Having ridden out the worst of the global financial crisis, Malaysia's banking sector is looking forward to better times, with the domestic economy regaining momentum and demand for loans on the rise after a slow 2009.
In late March, the deputy finance minister, Datuk Chor Chee Heung, told the parliament that the country's banking sector was operating from a position of strength and was well placed to maintain a good flow of loans into the economy.
The country's banks were well capitalised and, thanks to close monitoring and regulation by the central bank – Bank Negara – had near record low levels of non-performing loans, Chor said. As of January this year, non-performing loans represented just 1.7% of the total loan portfolios of Malaysia's banks, he said.
This sound position was despite Bank Negara's decision to shorten the non-performing loan classification period to three months from six months, said Chor.

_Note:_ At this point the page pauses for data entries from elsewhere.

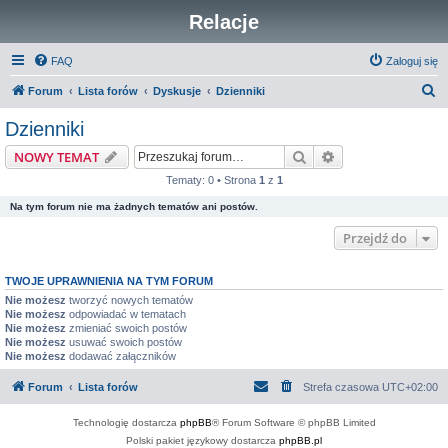
Relacje
FAQ
Zaloguj się
S
Forum
Lista forów
Dyskusje
Dzienniki
z
Dzienniki
u
Szukaj
Wyszukiwanie z
NOWY TEMAT
k
Tematy: 0 • Strona
1
z
1
a
Na tym forum nie ma żadnych tematów ani postów.
j
Przejdź do
TWOJE UPRAWNIENIA NA TYM FORUM
Nie możesz
tworzyć nowych tematów
Nie możesz
odpowiadać w tematach
Nie możesz
zmieniać swoich postów
Nie możesz
usuwać swoich postów
Nie możesz
dodawać załączników
Forum
Lista forów
Strefa czasowa
UTC+02:00
Technologię dostarcza
phpBB
® Forum Software © phpBB Limited
Polski pakiet językowy dostarcza
phpBB.pl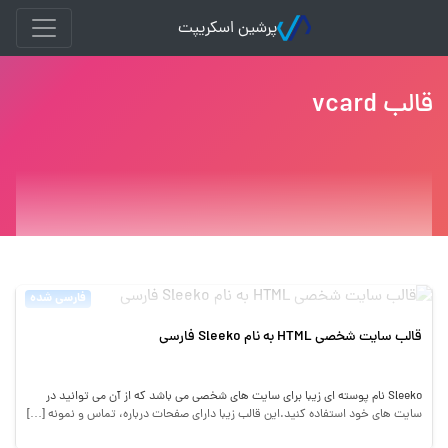
پرشین اسکریپت
قالب vcard
فارسی شده
قالب سایت شخصی HTML به نام Sleeko فارسی
Sleeko نام پوسته ای زیبا برای سایت های شخصی می باشد که از آن می توانید در
سایت های خود استفاده کنید.این قالب زیبا دارای صفحات درباره، تماس و نمونه […]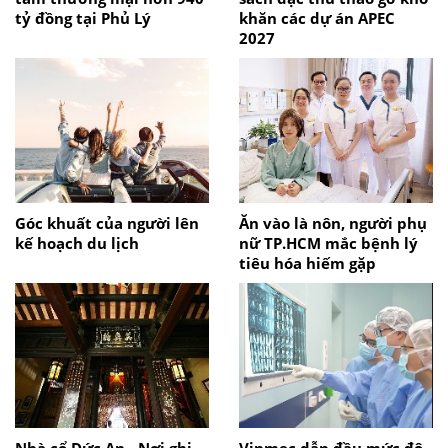
tỷ đồng tại Phủ Lý
khăn các dự án APEC
2027
Góc khuất của người lên
Ăn vào là nôn, người phụ
kế hoạch du lịch
nữ TP.HCM mắc bệnh lý
tiêu hóa hiếm gặp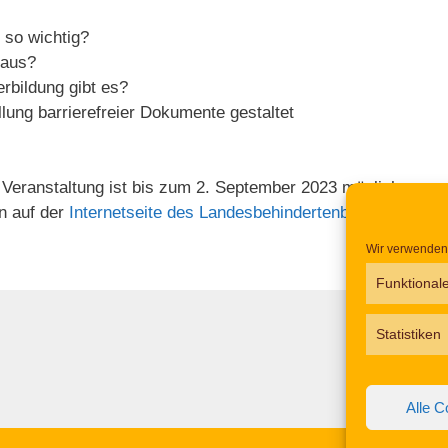
 so wichtig?
 aus?
rbildung gibt es?
ellung barrierefreier Dokumente gestaltet
 Veranstaltung ist bis zum 2. September 2023 möglich.
en auf der
Internetseite des Landesbehindertenbeauftragten
Wir verwenden 
Funktional
Statistiken
Alle C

"We can see that with Bank Negara introducing guidelines and systems that need to be complied with by banking institutions, we can control the ratio at 1.7%," he said on March 29.
A recent assessment by local finance consultancy RAM Ratings supported the minister's view, saying Bank Negara's vigilance during the recent global financial turbulence had been instrumental in safeguarding the Malaysian banking system.
RAM's report, issued on March 23, said the outlook for the banking sector was stable for the rest of the year.
"For 2010, our core insights on the domestic banking sector include an 8-10% loans growth, healthy asset quality, improving profitability, ample liquidity, sturdy capitalisation and more mergers and acquisitions," the report said.
These sound indicators have prompted strong interest in the sector by overseas operators, with banks from Europe, Asia and the Middle East all having lodged applications with Bank Negara to take up the seven new licences that will be made available by the middle of this year.
Soon after coming to office in March last year, Prime Minister Najib Razak unveiled an extensive package of reforms for the country's finance services industry, including opening up the sector to wider competition by allowing more direct involvement by foreign lenders.
This opening up process is about to take a major step forward, according to Tan Sri Dr Zeti Akhtar Aziz, the governor of Bank Negara, with a final decision on the issuing of five conventional banking licences and two for Islamic banks to be made soon.
"We're at the final stages of assessing the applications and expect it to be completed by mid-April – sometime in May, early June, an announcement will be made," Zeti said on March 24.
It is hard to say what impact this new wave of foreign banks entering the market will have on local lenders and how they will deal with the increased competition.
Though the central bank chief said she was in favour of consolidation, Zeti states that any round of merging by the country's banks was an issue that would be driven by market forces.
Currently, there are 22 commercial banks operating in Malaysia, of which 13 are foreign-owned and nine locally based, though the domestic lenders between them control around 75% of all assets held by the combined banking sector.
Malaysia also boasts a powerful Islamic banking sector, with 21 sharia-compliant lenders in the market, of which nine have links with local commercial banks and two more are independent Malaysian entities. Added to this are some 15 investment banks, all locally owned and nine of which have ties with commercial lenders.
With Bank Negara predicting that the economy will grow by between 4.5% and 5.5% this year, a rate that is expected to be equaled or bettered over the coming few years, there could well be enough room in the expanding economy for both existing banks and the newcomers.
This is especially the case given the government's measures to diversify the economy and increase per-capita income from the present level of $7000 to $15,000 within a decade. One such measure is the development of Malaysia as an international finance hub, central in the flow of capital across the region and beyond. In order to achieve this, Malaysia will need more foreign banks and the expertise they bring. While the government's open-door policy may make life harder for some local lenders in the short term, the benefits of competition and a stronger economy will repay any sacrifices with interest.